So I’m flicking through poetry magazines, old and new.

A pile of them on the floor at my right and I’m dipping in and out, out and in. I’m half interested, half bored.

I’ve read this one before at least twice. How come I don’t remember this page? How come I don’t remember this poem, the one I’m reading over and over, startled into absolute attention? Good grief – what a poem, what an astonishing thing in 15 lines! And it stays with me all day, that experience made of words, while all the other poems settle back into a blur, like the grounds in a cafetière after the coffee’s been poured out.

If I go back to that magazine another day (I may or may not, the pile’s still there on the floor) I’ll go straight to that poem, go back for a fix. But maybe there’ll be another one I didn’t see before. There probably will. It happens like that. Poetry magazines are odd things. They don’t read logically. They never do what I expect. Often not what I want either, but that’s okay. They’re stubborn creatures, made by editors who are poets. They’re meant to wake me up, not calm me down.

But I’m thinking in particular about magazines after reading Jo Bell on her method of sending poems out. Which I admired and shared, not least because as a publisher I’m always telling poets to get on with the business, send the poems out, get them into the best magazines they can. Why? That’s the thing. Why?

There are many reasons and they accumulate. There are poets who leap into publication without a previous ‘track record’, but it’s rare. I like the magazine (and sometimes ezine) route. Here are ten (which are not all) of the reasons.

1. Peer validation. If a prospective publisher suspects your poems are good, they do like to have this confirmed by other editors. (It sometimes happens that poems I think are brilliant don’t get into good magazines, but it’s rare).
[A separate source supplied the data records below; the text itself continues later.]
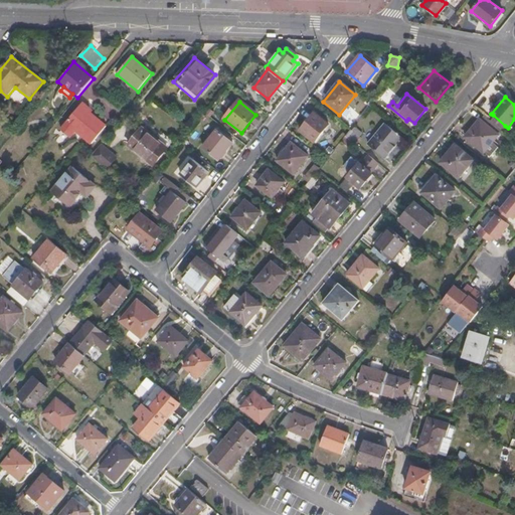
[(107,127),(80,105),(59,131),(67,137),(73,130),(92,145),(107,127)]
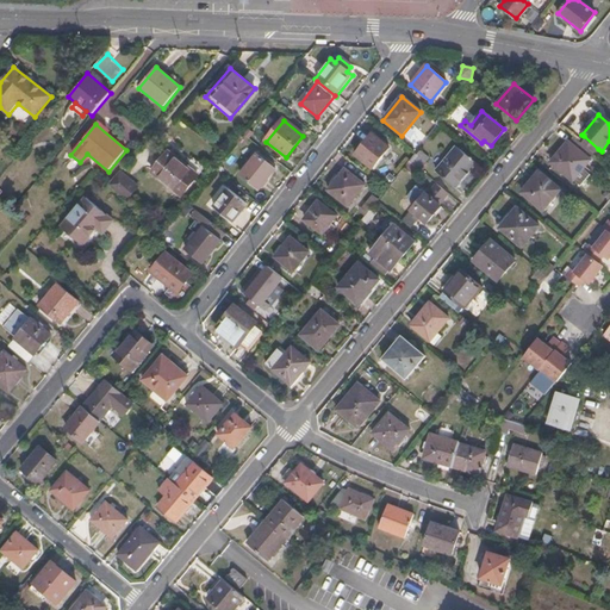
[(372,169),(390,148),(373,134),(355,155),(372,169)]
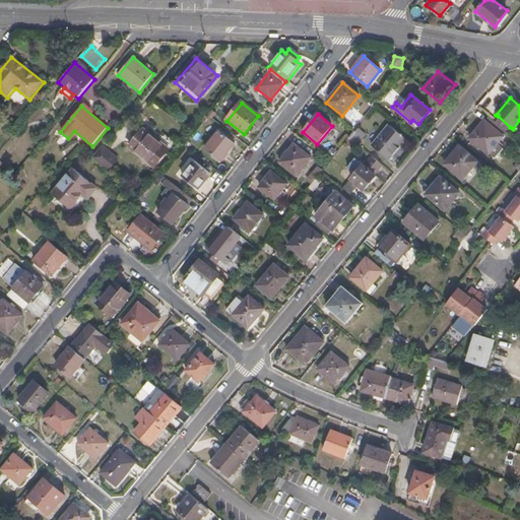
[(498,116),(494,121),(507,132),(510,127),(498,116)]
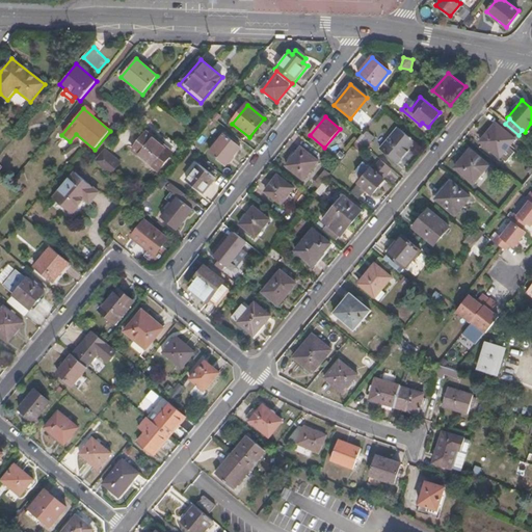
[(509,145),(514,139),(495,124),(480,142),(499,158),(500,157),(506,161),(514,152),(509,145)]
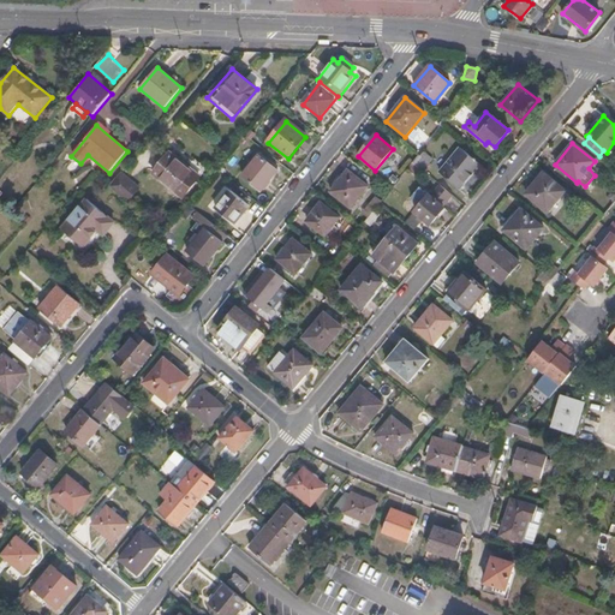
[(479,165),(459,149),(440,173),(459,189),(479,165)]
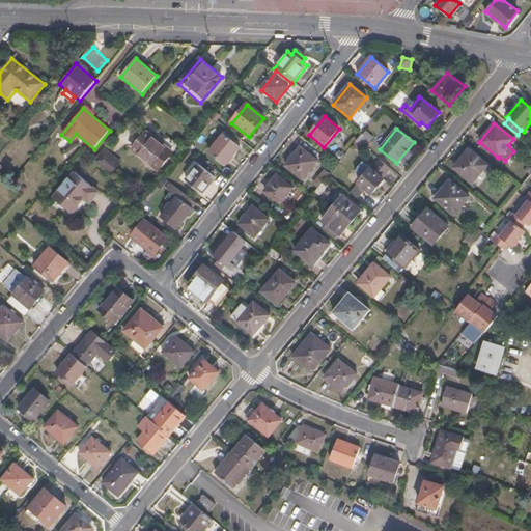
[(158,171),(173,154),(146,132),(132,150),(158,171)]
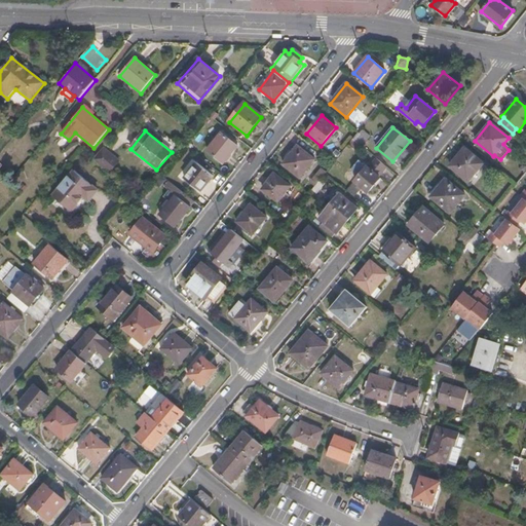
[(358,133),(352,139),(363,147),(368,141),(358,133)]
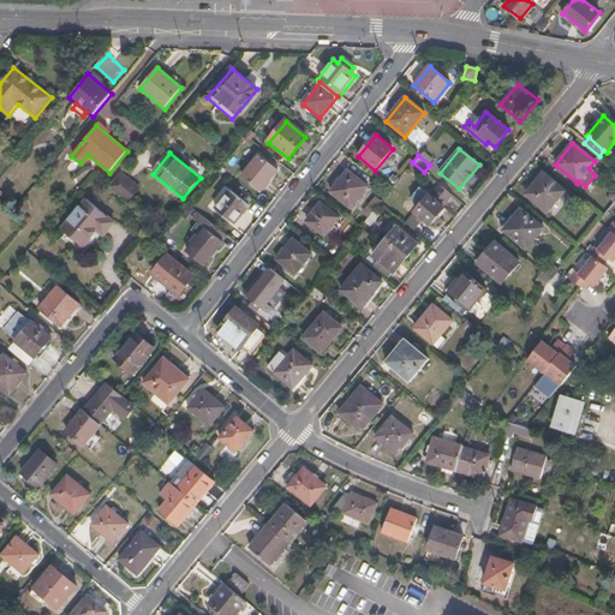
[(262,192),(279,172),(258,156),(243,177),(262,192)]
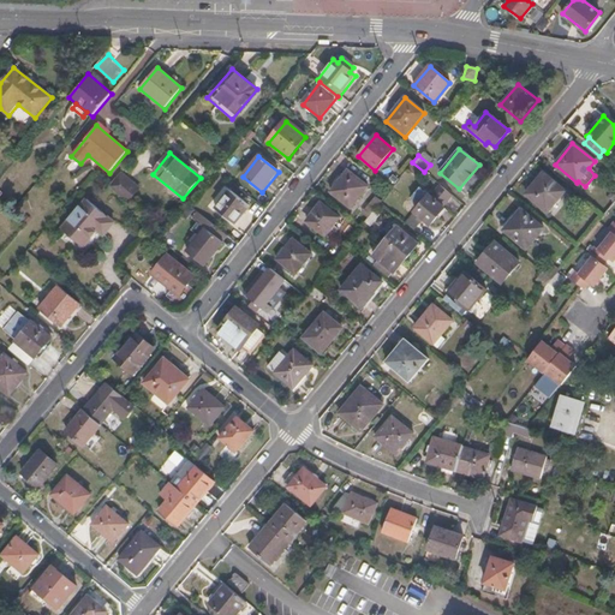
[(424,172),(412,162),(406,168),(419,179),(424,172)]
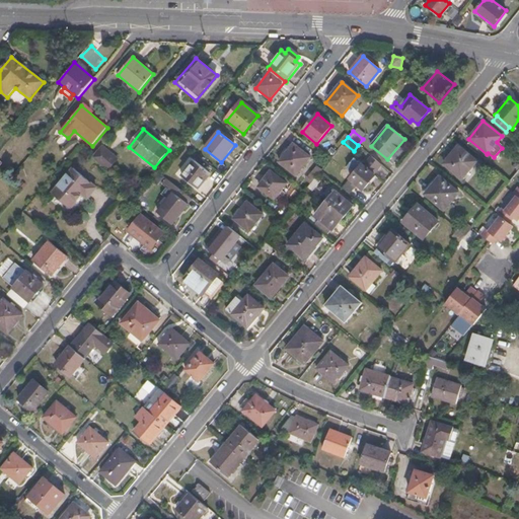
[(293,144),(279,162),(296,176),(310,158),(293,144)]
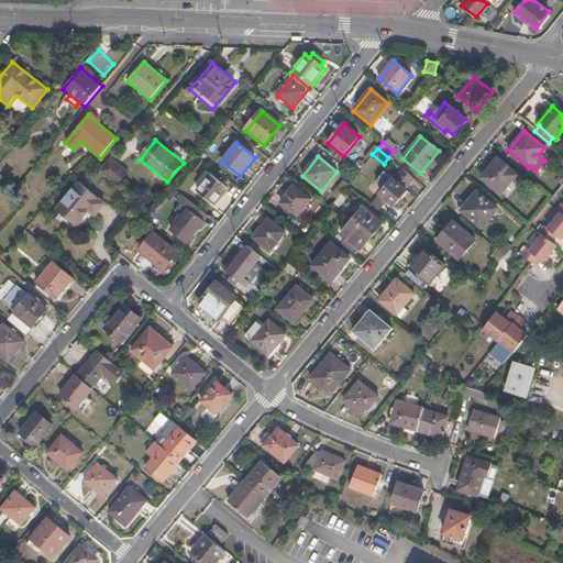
[(500,195),(517,175),(497,158),(481,178),(500,195)]
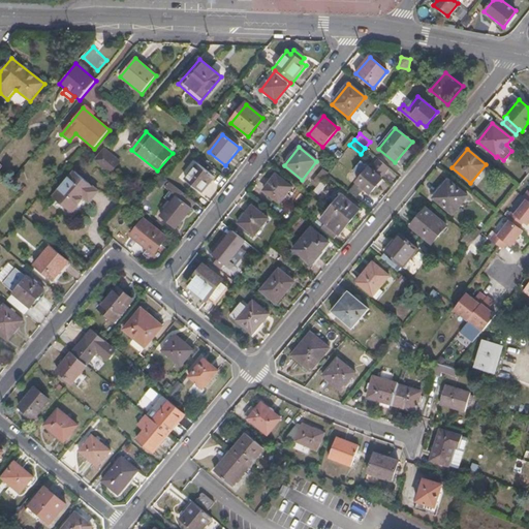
[(120,164),(104,150),(95,162),(111,176),(120,164)]
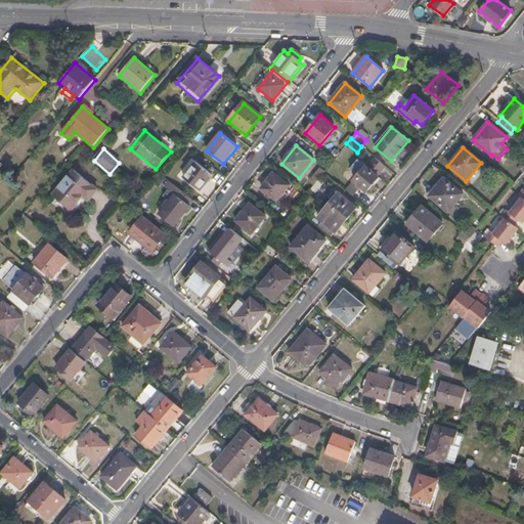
[(374,157),(365,167),(378,176),(386,167),(374,157)]
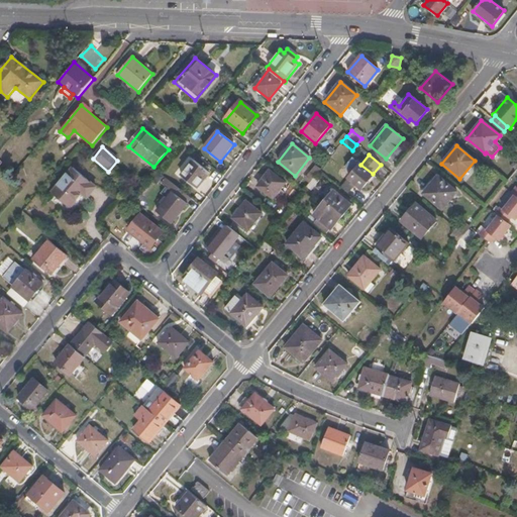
[(353,173),(360,164),(355,160),(347,169),(353,173)]
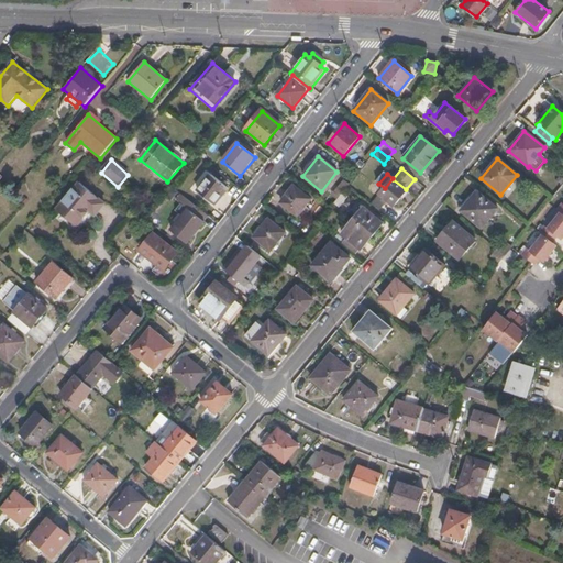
[(211,175),(197,191),(216,207),(229,189),(211,175)]
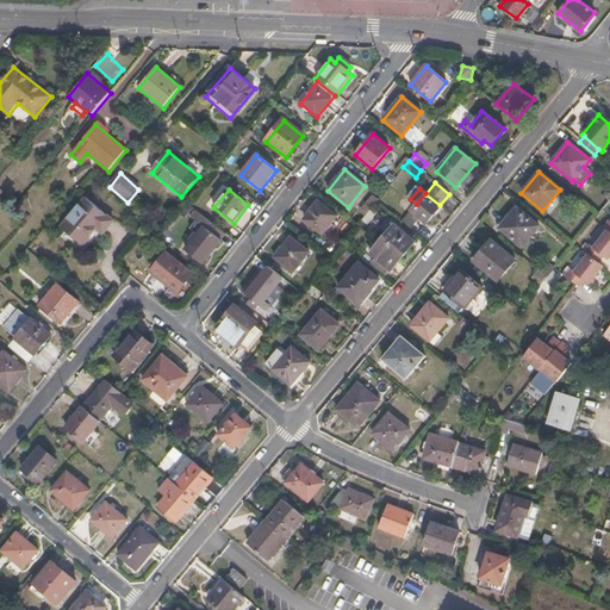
[(417,204),(411,211),(427,223),(441,206),(440,205),(425,194),(425,193),(417,204)]
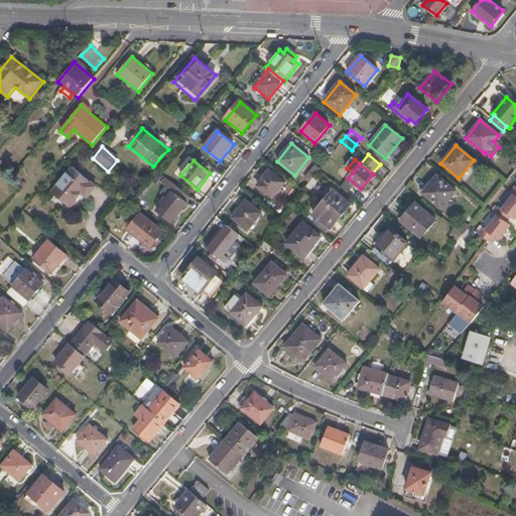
[(97,187),(73,167),(51,192),(71,209),(82,195),(87,199),(97,187)]
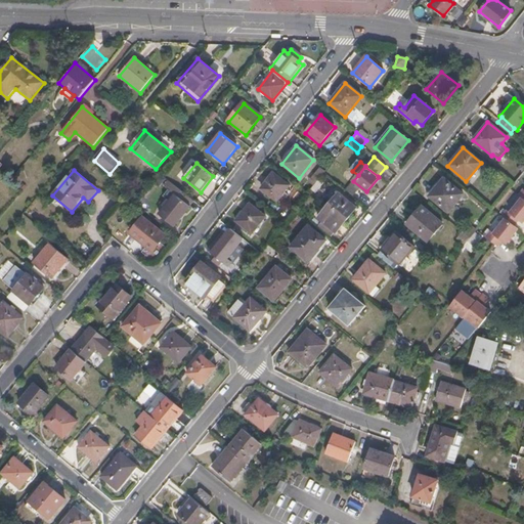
[(273,173),(261,189),(276,202),(289,186),(273,173)]
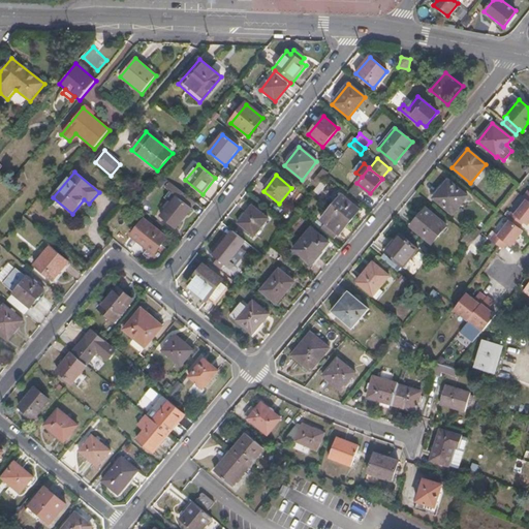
[(448,180),(433,197),(453,214),(467,196),(448,180)]
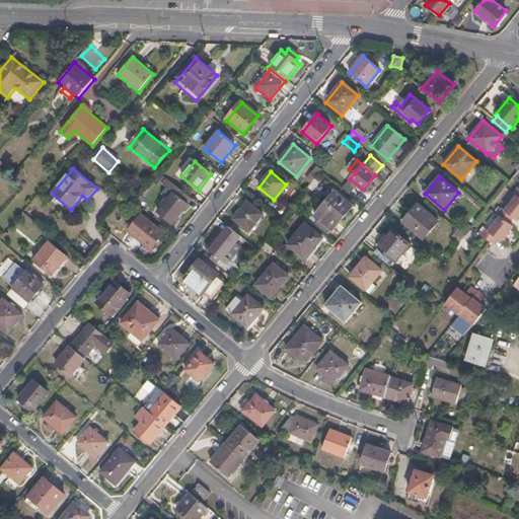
[(173,224),(193,200),(166,179),(162,186),(165,188),(160,195),(165,198),(160,205),(162,207),(158,213),(173,224)]
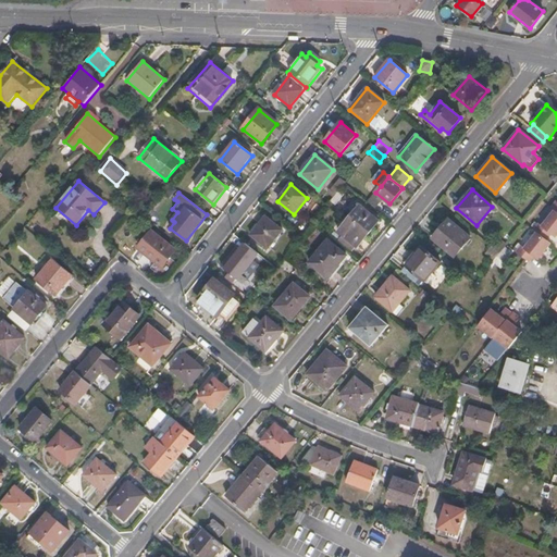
[(556,201),(551,208),(554,210),(542,226),(539,223),(533,230),(536,232),(524,248),(521,245),(516,251),(529,261),(533,256),(537,259),(551,243),(546,239),(551,234),(555,237),(556,234),(556,201)]
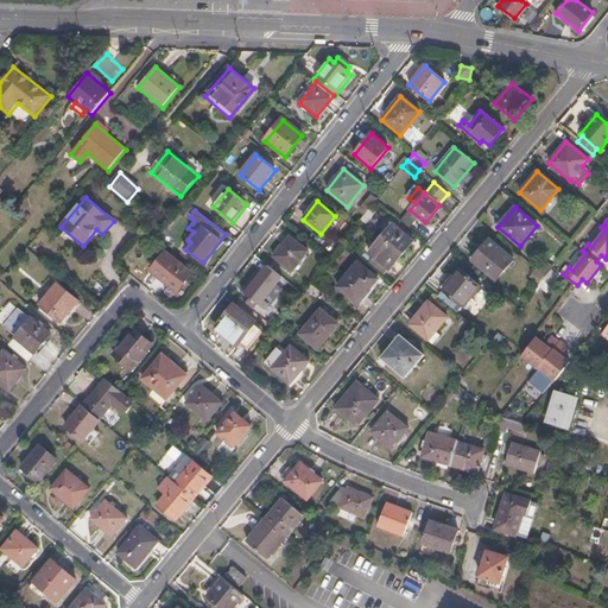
[(368,264),(382,276),(388,268),(390,271),(413,241),(393,225),(368,253),(374,258),(368,264)]
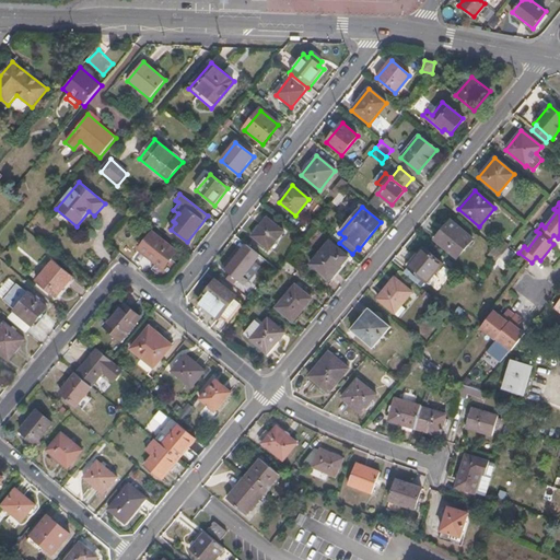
[(269,251),(283,232),(267,218),(252,236),(269,251)]
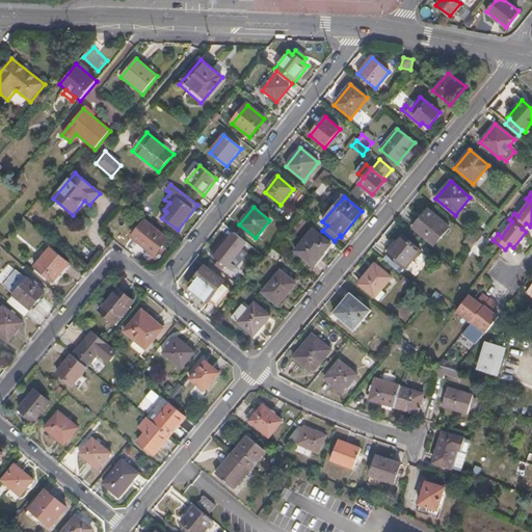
[(433,245),(449,228),(428,210),(413,228),(433,245)]
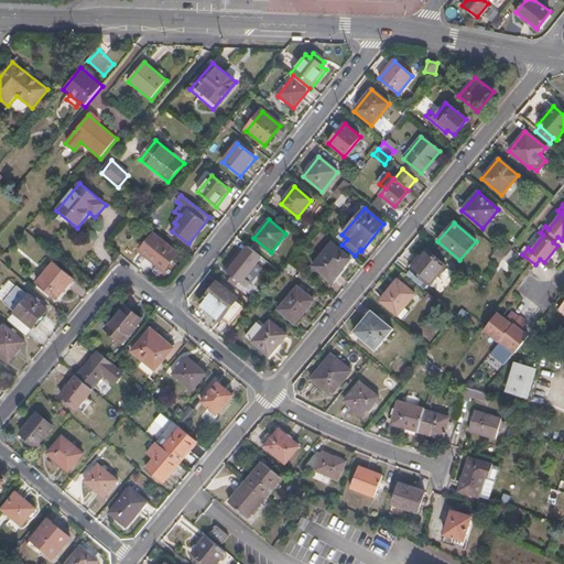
[(164,272),(179,255),(153,235),(140,252),(164,272)]
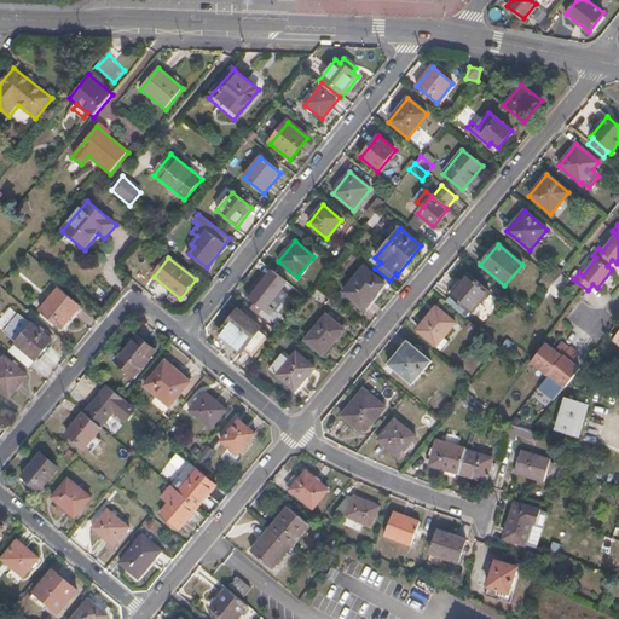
[(555,281),(563,271),(554,265),(547,275),(555,281)]
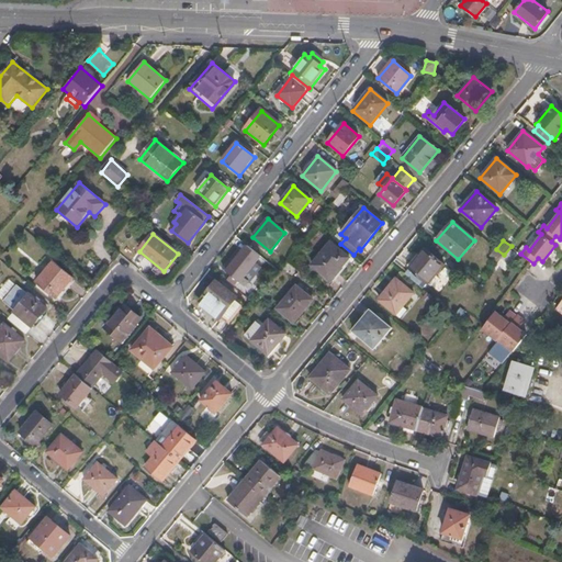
[(330,243),(312,266),(330,281),(349,258),(330,243)]
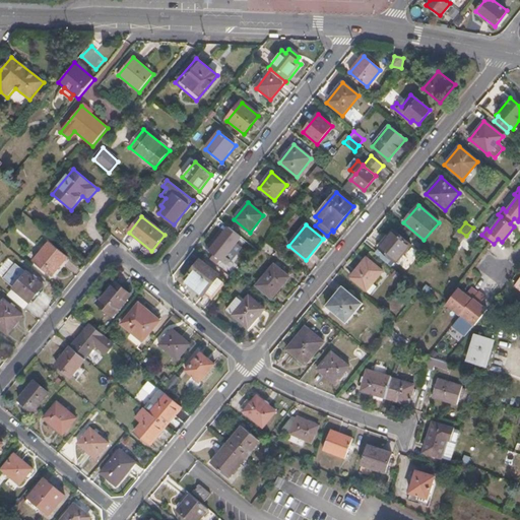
[(225,256),(241,238),(228,225),(222,232),(221,231),(206,250),(215,257),(213,261),(217,265),(220,261),(225,265),(231,260),(225,256)]
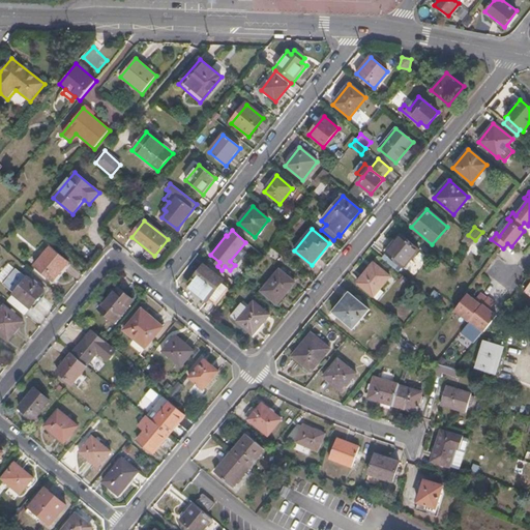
[(400,235),(385,253),(404,267),(418,249),(400,235)]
Also publishers do read magazines sometimes and notice the poets in them and nod and note down a name. But this is not the most important of the reasons.

2. Once printed in a magazine, the poems are out there finding readers, which is what poems are for. Someone, somewhere is sitting up in a chair astonished, and thinking ‘Good grief! What a poem!’ That’s one reader. Two readers thinking the same is a readership. Which is what poets need to sail in.

3. In magazines, the poet’s name is bobbing round the waters gathering momentum and recognition. We buy or borrow books (eventually) by people we’ve heard of, not people whose names mean nothing to us (I know there are exceptions, there are always exceptions).

4. The poet who works at getting the poems out there is a member of the community of jobbing poets. It’s part of the apprenticeship, if you like. It’s an honourable striving. If the poems aren’t accepted, the effort is no less praiseworthy. Besides, you’re going to stick at it. You’re going to send them somewhere else. There are many publications for your messages in a bottle to float away to.

5. When you do have a poem accepted, you find yourself between the covers with other poets. You read their work carefully then, especially the ones on pages near you. Most especially the one on the facing page. You feel almost as though you’ve met those poets in person. And sometimes you do. You go to a magazine launch and blimey – there you are sitting next to your facing-page poet. It’s a bond that can last, with luck, a lifetime. We need these bonds.

6. Most magazines (not all) have a bit of bio somewhere or other about authors. If a publisher has offered to do a pamphlet of your poems next year, you can flag the imminent publication in the bio, which is great. It’s another tiny cog in the great wheel of promotion. It may eventually sell a couple of copies.

7. Once your poems are published in book or pamphlet form, the publisher wants the book reviewed as widely as possible. Magazines that run reviews (not all of them do) will generally review poets they’ve published themselves. If they haven’t published your poems (unless your publication is prize-winning or PBS-recommended) you can forget being reviewed. And reviews are another cog in that promotional wheel.

8. Just as a magazine is a creative work made by the editor(s), so a publishing imprint is a creation, and the proud creator wants it to be well-regarded. Publishers work tirelessly for a good reputation, because a good reputation brings the best poets and the best poets strengthen the reputation. Recognition and momentum. Each time one of ‘my’ poets has work in a leading magazine and the bio mentions HappenStance, the imprint’s reputation is enhanced.

9. Your first collection is in print. You are still, aren’t you, the jobbing poet, stalwartly sending poems out to the magazines? Someone reads your latest sestina(!) in a magazine and loves it. They look up the bio. They see you have a book in print. They buy it! Yeay!

10. It’s hard graft, this regular sending out of poems, but it strengthens you. Yes, rejection of your favourites is demoralising. But there are at least three key aspects to the poetry business. One is the best bit – the making of poems, the joy and excitement and fun of that. Two is getting those poems as good as they can be, which means exposing them to strangers and learning from feedback (rejection makes you look hard at your loved-ones, and sometimes change them for the better). Three is determination. Stickability. Doing the boring business of getting the poems out there. Earning respect because you don’t give up. Paying your dues. Standing up and being counted. You wanna be a poet? This is your job.